▶ Given passage:
☆ ☆ ☆ ☆ ☆
Metformin, a lipophilic biguanide, a first‐line treatment for type 2 diabetes (T2D), has been linked to reduced cancer risk in pharmacoepidemiologic studies [3], including breast [4], colorectal [5] and prostate cancer [6]. However, these findings may be influenced by confounding by indication and immortal time bias [7, 8], although the extent of such bias remains debated [9]. Nevertheless, a target trial using electronic health records [10] and a meta‐analysis of randomised controlled trials (RCTs) [11, 12] showed no effect of metformin on lowering cancer risk, highlighting the need for more robust designs to evaluate metformin's potential anti‐cancer effects [13].

Mendelian randomization design is a genetic approach, which utilises genetic variants randomly inherited at conception, and hence is more resistant to confounding and hence the immortal time bias that arises from confounding by survival [8, 14]. This approach has been increasingly used to investigate the possibility of repurposing diabetic medications for prevention of other diseases [15, 16, 17], or possible drug targets for cancer prevention using a more agnostic approach by screening the entire druggable genome (e.g., proteomic Mendelian randomization [18]) although this requires downstream matching of relevant medications which may be challenging if the link of proteins with drug mechanism is not clearly understood. Prior Mendelian randomization studies of metformin on cancer yielded conflicting results, likely driven by methodological heterogeneity or limited sample size [19, 20, 21]. Furthermore, metformin's pleiotropic mechanisms suggested earlier studies might not have evaluated all relevant putative targets [22, 23]. To address these gaps, we conducted a drug‐target Mendelian randomization study assessing the association of putative targets of metformin with onset of five major cancers, including colorectal, breast, prostate, lung and endometrial cancer.
☆ ☆ ☆ ☆ ☆
▶ Source material:

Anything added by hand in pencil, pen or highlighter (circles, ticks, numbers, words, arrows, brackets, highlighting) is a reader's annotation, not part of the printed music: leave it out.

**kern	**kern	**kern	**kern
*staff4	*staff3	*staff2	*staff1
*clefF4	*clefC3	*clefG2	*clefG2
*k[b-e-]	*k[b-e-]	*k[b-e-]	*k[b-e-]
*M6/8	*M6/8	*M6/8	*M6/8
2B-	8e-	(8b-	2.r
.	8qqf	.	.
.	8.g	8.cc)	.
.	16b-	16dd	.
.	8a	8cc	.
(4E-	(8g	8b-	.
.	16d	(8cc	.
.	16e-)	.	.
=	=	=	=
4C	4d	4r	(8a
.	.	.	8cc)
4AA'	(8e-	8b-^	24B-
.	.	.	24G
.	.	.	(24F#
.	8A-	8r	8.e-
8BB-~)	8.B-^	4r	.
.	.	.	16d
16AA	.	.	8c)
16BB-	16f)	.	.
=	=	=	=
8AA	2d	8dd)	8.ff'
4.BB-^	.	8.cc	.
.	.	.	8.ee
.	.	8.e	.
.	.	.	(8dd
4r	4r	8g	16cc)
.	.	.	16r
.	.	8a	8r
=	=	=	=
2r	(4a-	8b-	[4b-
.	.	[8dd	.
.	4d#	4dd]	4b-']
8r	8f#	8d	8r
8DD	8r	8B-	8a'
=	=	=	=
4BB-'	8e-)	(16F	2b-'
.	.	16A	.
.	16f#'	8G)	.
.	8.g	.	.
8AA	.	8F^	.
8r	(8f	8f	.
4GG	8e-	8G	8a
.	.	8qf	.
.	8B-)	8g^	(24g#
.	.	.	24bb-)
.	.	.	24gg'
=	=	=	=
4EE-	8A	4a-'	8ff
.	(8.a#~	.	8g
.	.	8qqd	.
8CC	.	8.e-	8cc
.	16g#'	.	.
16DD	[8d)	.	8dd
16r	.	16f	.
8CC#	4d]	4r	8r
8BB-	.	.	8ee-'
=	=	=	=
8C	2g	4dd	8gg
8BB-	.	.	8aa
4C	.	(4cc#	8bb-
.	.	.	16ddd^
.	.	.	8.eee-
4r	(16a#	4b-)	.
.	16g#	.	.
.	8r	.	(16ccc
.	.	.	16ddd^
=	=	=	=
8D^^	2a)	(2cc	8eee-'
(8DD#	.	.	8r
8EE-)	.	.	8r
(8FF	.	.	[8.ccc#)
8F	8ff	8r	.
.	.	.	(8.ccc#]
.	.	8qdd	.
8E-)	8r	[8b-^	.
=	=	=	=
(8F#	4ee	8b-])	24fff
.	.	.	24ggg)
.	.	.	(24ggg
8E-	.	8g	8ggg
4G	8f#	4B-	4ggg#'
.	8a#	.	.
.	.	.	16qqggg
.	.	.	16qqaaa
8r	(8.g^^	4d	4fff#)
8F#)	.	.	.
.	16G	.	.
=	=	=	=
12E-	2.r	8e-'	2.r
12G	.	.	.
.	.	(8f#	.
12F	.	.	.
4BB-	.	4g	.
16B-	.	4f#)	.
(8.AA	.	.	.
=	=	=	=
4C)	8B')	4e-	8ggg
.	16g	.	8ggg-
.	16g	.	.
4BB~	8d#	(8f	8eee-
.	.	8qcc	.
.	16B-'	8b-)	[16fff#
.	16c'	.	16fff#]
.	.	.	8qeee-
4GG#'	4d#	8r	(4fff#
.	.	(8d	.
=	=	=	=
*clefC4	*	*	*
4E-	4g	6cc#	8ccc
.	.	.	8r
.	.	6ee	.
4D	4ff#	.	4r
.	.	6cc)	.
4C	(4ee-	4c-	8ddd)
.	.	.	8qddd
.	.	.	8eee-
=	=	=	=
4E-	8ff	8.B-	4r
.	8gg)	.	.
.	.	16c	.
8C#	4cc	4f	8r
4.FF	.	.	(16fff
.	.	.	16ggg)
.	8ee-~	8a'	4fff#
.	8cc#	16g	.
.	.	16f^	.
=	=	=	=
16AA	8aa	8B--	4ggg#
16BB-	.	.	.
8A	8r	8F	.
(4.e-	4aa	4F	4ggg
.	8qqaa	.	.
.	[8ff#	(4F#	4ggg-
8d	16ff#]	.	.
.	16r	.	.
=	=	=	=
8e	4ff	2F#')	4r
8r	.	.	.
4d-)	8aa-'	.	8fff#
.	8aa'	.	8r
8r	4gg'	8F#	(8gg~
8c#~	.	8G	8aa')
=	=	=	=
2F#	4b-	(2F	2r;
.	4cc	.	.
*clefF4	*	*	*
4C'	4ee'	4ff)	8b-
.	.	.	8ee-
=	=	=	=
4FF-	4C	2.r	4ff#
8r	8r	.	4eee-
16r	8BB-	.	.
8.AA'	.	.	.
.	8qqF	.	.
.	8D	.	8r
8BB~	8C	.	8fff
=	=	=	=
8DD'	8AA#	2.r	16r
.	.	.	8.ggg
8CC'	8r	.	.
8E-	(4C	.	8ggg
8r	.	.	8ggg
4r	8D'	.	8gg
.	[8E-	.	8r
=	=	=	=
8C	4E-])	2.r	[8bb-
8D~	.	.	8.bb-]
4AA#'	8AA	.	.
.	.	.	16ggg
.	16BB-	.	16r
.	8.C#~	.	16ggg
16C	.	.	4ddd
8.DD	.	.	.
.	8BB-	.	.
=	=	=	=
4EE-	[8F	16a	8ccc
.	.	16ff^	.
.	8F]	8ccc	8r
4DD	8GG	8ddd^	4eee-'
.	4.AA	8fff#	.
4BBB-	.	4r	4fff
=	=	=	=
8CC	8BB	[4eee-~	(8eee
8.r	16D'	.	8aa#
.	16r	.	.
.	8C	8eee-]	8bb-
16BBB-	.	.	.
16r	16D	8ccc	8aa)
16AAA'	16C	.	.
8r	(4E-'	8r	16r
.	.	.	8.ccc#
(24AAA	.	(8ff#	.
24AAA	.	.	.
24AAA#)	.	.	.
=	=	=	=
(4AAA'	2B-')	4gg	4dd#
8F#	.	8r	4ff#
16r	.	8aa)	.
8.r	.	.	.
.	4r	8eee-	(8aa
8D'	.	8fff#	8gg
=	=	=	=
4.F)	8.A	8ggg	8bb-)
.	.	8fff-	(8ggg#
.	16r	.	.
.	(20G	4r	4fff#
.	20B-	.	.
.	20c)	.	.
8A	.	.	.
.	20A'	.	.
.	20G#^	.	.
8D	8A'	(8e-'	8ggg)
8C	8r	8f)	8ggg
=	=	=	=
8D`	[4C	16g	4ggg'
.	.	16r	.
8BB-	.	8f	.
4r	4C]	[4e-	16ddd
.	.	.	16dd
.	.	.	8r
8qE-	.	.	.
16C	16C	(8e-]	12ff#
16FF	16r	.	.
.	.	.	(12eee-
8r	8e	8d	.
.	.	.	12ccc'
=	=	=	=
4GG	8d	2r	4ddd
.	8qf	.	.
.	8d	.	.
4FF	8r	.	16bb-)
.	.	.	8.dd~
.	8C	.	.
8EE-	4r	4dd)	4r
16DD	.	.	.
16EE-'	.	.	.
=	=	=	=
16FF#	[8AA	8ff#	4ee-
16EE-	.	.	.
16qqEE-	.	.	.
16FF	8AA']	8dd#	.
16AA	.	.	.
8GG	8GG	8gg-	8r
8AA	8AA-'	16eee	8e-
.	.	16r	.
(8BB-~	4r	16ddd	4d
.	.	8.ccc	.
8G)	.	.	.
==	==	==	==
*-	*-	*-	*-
☆ ☆ ☆ ☆ ☆
▶ Tasks:
a: Which five cancers did the drug-target Mendelian randomization study in the metformin passage examine?
b: From the metformin passage, extract everything from "Metformin, a lipophilic" down to "anti‐cancer effects [13].", copied word for word.

▶ Solutions to the exercise:
a: Colorectal, breast, prostate, lung and endometrial cancer.

b:
Metformin, a lipophilic biguanide, a first‐line treatment for type 2 diabetes (T2D), has been linked to reduced cancer risk in pharmacoepidemiologic studies [3], including breast [4], colorectal [5] and prostate cancer [6]. However, these findings may be influenced by confounding by indication and immortal time bias [7, 8], although the extent of such bias remains debated [9]. Nevertheless, a target trial using electronic health records [10] and a meta‐analysis of randomised controlled trials (RCTs) [11, 12] showed no effect of metformin on lowering cancer risk, highlighting the need for more robust designs to evaluate metformin's potential anti‐cancer effects [13].